Somehow I did not find any good automated script to generate keys. Tried a few projects and either they did not work or they tend to re-write everything inside /etc/wireguard directory. I presently run 5 different VPN daemons on my Raspberry Pi. It does site to site VPNs to two locations over two different uplinks and then OSPF running over FRR takes care of dynamically routing. For 5th one which is client-server VPN, I used Ansible put a playbook. Idea is to run playbook each time I want to add a user, provide it with client-name and client-ip (didn’t automate client IP since it’s just 4-5 devices max) and the playbook will take care of generating keys, config (which can be copy-pasted in Wireguard running on a laptop) and also QR code which can be scanned for importing config along with the keys in iOS devices. Ideally, I should put a more detailed one as Ansible role but then it’s just me being lazy and settling for a playbook instead.

Here’s goes the playbook!

---
  - hosts: ## Put server hostname here ##
    gather_facts: no
    become: yes
    vars:
      client_name: anurag-phone
      client_ip: 10.0.0.10
      client_mask: 24
      client_dns: 10.1.0.5
      wgname: wg5
      wgport: 5005
      work_dir: "/home/anurag/config"
      server_ip: ## Put server IP here ##
    tasks:
      - name: Ensure {{ work_dir }} exists
        file:
          path: '{{ work_dir }}'
          state: directory
      - name: Generate client keys for {{ client_name }}
        shell:
          cmd: wg genkey | tee privatekey | wg pubkey > publickey
          chdir: "{{ work_dir }}"
      - name: Read client privatekey and register into variable
        shell: cat {{ work_dir }}/privatekey
        register: privatekey
      - name: Read client publickey and register into variable
        shell: cat {{ work_dir }}/publickey
        register: clientpublickey
      - name: Read server publickey of server and register into variable
        shell: cat /etc/wireguard/publickey
        register: serverpublickey
      - name: Add {{ client_name }} to the server
        blockinfile:
          path: '/etc/wireguard/{{ wgname }}.conf'
          marker: "## Added by Ansible"
          block: |
              # {{ client_name }}
              [Peer]
              PublicKey = {{ clientpublickey.stdout }}
              AllowedIPs = {{ client_ip }}/32
      - name: Stop wireguard for {{ wgname }}
        command: wg-quick down {{ wgname }}
        register: wireguardstop
        tags: wireguardrestart
      - debug:
          var: wireguardstop.stderr_lines
        tags: wireguardrestart
      - name: Start wireguard for {{ wgname }}
        command: wg-quick up {{ wgname }}
        register: wireguardstart
        tags: wireguardrestart
      - debug:
          var: wireguardstart.stderr_lines
        tags: wireguardrestart
      - name: Generate client config for {{ client_name }} for full internet access
        blockinfile:
          path: "{{ work_dir }}/{{ client_name }}-full.conf"
          block: |
              [Interface]
              PrivateKey = {{ privatekey.stdout }}
              Address = {{ client_ip }}/{{ client_mask }}
              DNS = {{ client_dns }}
              [Peer]
              PublicKey = {{ serverpublickey.stdout }}
              AllowedIPs = 0.0.0.0/0
              Endpoint = {{ server_ip }}:{{ wgport }}
          state: present
          create: yes
      - name: Generate QR code for {{ client_name }}
        shell: qrencode -t ansiutf8  < {{ work_dir }}/{{ client_name }}-full.conf  > {{ work_dir }}/{{ client_name }}-qr-full
        tags: qr

Some limitations of this playbook:

  1. Cannot be used to delete users.

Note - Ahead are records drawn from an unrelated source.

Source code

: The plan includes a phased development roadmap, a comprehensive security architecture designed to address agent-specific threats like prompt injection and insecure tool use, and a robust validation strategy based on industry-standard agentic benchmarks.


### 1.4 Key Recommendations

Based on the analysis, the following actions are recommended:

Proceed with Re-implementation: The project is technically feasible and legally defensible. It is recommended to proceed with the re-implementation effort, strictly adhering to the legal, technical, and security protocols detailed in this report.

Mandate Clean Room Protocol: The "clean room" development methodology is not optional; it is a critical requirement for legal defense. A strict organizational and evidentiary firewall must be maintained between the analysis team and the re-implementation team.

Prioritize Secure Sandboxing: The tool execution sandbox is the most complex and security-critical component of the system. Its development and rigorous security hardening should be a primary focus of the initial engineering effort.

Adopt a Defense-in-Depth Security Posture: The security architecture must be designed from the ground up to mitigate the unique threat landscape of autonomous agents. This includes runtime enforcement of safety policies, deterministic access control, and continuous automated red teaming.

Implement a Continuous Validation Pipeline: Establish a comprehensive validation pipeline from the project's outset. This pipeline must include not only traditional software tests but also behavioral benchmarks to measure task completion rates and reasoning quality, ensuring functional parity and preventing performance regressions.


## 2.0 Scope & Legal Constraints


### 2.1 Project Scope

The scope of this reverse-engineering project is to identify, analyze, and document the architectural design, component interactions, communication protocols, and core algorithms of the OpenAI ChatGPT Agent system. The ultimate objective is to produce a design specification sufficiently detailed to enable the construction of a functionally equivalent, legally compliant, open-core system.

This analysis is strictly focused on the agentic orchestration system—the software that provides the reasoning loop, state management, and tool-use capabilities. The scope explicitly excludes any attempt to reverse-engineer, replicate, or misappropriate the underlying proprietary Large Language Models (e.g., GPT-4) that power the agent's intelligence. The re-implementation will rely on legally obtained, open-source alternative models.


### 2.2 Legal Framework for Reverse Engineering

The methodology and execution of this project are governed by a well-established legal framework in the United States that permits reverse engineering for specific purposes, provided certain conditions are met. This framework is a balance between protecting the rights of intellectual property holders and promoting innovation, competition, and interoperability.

I don’t do that often and thus I am OK to delete those just manually though one can make it little more smart to do that. Probably define users within vars and have a check to not-re-write keys during each run.
  2. It will keep on adding keys to the server side config and hence if run twice for same user, IP – it will add junk. Again, this was more of a quick written solution and not a extensively written playbook to tackle that.

The key objective here was just to generate keys, insert client public key in server side config and server’s key in client side config. And ofcourse making config available in text and QR code form so that one can use import and delete it.